If your money is positive each week, you have successfully adjusted for the new pay cycle. If you are forecasted to overdraft, then see these tips below (or schedule time to complete a 7X4 Budget Bootcamp Care Plan).

Tips and Tricks

Move your bill dates

If your rent, car payment, car insurance, electricity, cell phone, and internet bill are all due in the same week- call each company and ask them if they will move your due date to another paycheck week.

If you can’t move your due dates, find a way to cover the gap. Here’s how:

  • Pull from savings and schedule a transfer back to savings for this amount next time you are paid.
  • Use a credit card and pay it off in full on your next paycheck.

Plan for large or irregular expenses

If you have several large bills that are due, you may want to break them up over time. It’s all about spreading out all of your expenses so that you can make your payments on time.

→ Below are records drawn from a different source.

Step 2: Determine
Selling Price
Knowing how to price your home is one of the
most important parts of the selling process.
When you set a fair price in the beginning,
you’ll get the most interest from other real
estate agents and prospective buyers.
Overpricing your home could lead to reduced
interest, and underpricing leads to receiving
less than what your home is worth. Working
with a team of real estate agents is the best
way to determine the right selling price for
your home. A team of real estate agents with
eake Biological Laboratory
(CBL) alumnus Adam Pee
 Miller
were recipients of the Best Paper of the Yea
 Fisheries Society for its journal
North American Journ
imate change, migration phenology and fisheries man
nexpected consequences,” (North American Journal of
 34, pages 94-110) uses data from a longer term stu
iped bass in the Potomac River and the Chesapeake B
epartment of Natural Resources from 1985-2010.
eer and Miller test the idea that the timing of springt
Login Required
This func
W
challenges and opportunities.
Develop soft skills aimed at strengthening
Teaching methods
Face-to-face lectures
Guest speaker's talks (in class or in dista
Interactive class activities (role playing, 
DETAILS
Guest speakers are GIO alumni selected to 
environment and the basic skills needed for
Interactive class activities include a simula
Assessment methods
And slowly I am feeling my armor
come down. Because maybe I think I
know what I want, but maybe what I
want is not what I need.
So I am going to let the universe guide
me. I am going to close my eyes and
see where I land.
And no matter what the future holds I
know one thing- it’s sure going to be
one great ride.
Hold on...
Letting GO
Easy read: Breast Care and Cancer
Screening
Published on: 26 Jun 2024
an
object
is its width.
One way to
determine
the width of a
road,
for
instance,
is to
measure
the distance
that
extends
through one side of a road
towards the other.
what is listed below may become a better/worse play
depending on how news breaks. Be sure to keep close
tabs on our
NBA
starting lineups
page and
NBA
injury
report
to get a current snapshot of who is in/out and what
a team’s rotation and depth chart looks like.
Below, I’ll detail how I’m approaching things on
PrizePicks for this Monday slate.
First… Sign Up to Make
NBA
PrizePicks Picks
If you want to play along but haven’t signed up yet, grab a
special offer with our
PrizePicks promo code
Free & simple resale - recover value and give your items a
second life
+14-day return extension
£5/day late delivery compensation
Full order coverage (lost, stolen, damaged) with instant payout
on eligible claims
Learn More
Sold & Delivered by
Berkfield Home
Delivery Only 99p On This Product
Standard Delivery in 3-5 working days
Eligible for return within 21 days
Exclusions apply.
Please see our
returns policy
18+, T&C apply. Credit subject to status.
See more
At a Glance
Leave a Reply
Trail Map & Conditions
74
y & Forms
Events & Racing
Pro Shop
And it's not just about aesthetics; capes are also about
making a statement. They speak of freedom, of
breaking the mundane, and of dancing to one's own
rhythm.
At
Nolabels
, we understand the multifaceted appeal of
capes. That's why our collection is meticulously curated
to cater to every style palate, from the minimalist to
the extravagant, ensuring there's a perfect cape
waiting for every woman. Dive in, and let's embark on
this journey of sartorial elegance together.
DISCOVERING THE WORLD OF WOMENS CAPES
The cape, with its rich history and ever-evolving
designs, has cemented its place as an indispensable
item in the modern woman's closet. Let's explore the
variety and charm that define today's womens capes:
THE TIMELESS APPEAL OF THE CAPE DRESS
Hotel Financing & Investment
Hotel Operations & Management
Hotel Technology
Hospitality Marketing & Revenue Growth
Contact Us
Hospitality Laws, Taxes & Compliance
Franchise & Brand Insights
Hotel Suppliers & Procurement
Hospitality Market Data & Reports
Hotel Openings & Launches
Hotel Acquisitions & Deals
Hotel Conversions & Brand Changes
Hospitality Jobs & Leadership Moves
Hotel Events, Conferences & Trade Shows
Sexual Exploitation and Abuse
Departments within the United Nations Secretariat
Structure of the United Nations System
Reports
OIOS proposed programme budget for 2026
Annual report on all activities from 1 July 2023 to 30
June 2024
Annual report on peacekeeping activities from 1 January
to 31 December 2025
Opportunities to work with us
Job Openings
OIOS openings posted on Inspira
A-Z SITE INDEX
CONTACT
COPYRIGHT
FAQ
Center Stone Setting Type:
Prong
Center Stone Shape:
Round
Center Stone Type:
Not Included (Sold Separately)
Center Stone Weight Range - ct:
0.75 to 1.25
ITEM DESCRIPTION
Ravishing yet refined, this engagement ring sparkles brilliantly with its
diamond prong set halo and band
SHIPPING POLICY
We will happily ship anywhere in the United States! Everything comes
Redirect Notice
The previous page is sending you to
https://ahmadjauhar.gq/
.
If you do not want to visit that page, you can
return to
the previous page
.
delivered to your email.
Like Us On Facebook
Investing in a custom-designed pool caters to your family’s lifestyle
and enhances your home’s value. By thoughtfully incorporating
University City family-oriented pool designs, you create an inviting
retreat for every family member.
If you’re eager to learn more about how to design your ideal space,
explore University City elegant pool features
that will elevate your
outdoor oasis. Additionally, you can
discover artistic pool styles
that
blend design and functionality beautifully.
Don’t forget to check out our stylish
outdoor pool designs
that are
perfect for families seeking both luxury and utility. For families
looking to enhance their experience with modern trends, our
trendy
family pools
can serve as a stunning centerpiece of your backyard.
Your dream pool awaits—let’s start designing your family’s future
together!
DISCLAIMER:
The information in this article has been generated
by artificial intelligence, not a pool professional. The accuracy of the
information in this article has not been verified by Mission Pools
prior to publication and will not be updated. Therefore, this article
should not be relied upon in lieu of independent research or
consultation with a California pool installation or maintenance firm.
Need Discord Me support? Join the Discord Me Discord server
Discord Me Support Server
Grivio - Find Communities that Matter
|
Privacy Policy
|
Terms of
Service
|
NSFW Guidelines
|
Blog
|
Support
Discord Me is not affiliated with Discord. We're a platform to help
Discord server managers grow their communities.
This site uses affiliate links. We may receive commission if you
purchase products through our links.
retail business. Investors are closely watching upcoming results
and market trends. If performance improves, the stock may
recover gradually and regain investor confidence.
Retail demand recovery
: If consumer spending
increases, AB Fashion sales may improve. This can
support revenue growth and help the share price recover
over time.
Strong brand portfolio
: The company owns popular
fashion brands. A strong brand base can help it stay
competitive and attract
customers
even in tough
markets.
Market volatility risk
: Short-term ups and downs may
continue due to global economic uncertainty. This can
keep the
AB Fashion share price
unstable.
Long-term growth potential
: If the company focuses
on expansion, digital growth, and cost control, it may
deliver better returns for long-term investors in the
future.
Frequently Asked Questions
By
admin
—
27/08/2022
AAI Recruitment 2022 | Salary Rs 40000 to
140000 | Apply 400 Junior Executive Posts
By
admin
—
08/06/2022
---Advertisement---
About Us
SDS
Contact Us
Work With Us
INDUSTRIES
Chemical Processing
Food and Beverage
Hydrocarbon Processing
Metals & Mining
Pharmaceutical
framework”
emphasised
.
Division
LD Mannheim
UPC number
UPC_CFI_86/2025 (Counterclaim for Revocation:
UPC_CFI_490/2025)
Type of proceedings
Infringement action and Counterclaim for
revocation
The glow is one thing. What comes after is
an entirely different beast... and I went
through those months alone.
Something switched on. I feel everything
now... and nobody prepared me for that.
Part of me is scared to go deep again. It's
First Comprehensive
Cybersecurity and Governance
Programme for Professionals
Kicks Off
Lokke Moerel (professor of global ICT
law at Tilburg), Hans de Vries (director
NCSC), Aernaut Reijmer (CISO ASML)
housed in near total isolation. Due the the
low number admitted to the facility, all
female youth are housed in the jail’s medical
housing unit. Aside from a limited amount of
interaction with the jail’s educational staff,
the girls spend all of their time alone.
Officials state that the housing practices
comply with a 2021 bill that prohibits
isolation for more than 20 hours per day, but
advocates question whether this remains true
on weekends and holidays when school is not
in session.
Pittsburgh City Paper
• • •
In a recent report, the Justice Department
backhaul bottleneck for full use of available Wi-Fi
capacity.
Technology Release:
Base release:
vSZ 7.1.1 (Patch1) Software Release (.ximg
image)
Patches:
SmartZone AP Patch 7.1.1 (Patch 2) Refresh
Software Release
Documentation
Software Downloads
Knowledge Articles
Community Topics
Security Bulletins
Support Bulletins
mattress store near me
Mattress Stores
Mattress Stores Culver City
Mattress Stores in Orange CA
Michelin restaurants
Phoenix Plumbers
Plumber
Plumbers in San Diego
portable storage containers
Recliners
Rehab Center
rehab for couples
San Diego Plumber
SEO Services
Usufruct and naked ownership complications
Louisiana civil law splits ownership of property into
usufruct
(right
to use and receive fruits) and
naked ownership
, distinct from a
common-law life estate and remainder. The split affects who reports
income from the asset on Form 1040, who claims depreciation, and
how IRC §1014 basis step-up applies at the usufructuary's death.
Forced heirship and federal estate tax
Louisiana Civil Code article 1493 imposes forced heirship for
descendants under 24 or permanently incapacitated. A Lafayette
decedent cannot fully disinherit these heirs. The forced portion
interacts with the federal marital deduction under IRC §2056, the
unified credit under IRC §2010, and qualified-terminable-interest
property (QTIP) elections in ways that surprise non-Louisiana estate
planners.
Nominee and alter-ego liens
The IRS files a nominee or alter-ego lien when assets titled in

If you cannot cover your rent or mortgage with one paycheck or a savings transfer into checking, see if your mortgage lender will allow you to pay your mortgage weekly.

Save up money

On weeks where you have any leftover money, transfer it to savings. When a large payment is due (such as your car payment), you can transfer this amount into your checking when your bill is due. Just make sure you place the extra money in an account that you won’t be tempted to dip into.

When you’re paid weekly, you’ll have some months when you’ll receive five paychecks instead of four. Budget based on receiving four paychecks each month and then use the fifth or “extra” paycheck to boost or address your financial goals (Tank #4 savings, paying down credit card bills, travel fund, etc.).